Above: Ursula Andress is consistantly voted one of the best bikini bodies in cinema...

The filming was enjoyable, if not profitable (Ursula made $12,000), with then hubby John Derek visiting the Jamaican location. "I got up every day at 5 a.m. for body makeup," Ursula recalls. "There I am, completely nude in this Jamaican cottage-open windows all around. Busboys would come in with one breakfast after another. One day we had 30 trays. Sean had to jump between all the trays on the floor."
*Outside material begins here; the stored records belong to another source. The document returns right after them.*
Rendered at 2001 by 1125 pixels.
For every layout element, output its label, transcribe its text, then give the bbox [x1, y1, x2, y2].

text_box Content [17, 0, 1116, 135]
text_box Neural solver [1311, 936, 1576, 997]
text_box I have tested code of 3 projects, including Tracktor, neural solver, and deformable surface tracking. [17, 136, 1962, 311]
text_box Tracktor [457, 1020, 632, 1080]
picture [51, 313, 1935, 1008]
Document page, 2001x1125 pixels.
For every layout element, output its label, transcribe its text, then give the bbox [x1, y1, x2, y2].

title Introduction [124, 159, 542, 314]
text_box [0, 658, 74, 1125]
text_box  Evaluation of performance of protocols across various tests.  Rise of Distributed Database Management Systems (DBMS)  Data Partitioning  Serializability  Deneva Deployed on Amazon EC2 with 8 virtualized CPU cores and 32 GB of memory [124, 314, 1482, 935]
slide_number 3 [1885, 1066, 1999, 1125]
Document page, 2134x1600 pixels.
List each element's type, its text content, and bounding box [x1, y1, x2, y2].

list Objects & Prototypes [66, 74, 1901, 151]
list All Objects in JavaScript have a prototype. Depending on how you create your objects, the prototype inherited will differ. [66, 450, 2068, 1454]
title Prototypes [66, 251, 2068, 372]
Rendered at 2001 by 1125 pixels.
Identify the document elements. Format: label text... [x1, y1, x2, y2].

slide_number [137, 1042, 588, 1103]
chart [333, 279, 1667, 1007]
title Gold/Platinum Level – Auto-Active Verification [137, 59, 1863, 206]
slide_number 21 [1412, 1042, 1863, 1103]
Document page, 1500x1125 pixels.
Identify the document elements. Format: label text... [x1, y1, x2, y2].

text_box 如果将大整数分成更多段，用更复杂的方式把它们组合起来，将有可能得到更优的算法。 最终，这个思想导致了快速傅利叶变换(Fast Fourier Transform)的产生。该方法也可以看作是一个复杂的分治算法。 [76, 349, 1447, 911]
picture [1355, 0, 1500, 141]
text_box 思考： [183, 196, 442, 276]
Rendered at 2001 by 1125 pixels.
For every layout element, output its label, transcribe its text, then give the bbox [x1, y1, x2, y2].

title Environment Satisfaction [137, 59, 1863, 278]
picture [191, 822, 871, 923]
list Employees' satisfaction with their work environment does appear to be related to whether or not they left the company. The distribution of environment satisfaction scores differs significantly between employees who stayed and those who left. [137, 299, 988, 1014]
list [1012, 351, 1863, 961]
Unlike the Bond women who would follow, for Ursula the role was a launching pad. Andress went on to Fun in Acapulco with Elvis Presley, What's New Pussycat? and the Bond spoof, Casino Royale. She and Derek split in 1965; then she lived with Jean-Paul Belmondo for seven years, followed by a four-year relationship with actor Harry (Making Love) Hamlin, the father of their son, Dimitri, 3. Hamlin walked out on her recently. Andress misses him but not the movies; she quit films in 1979 to raise her child.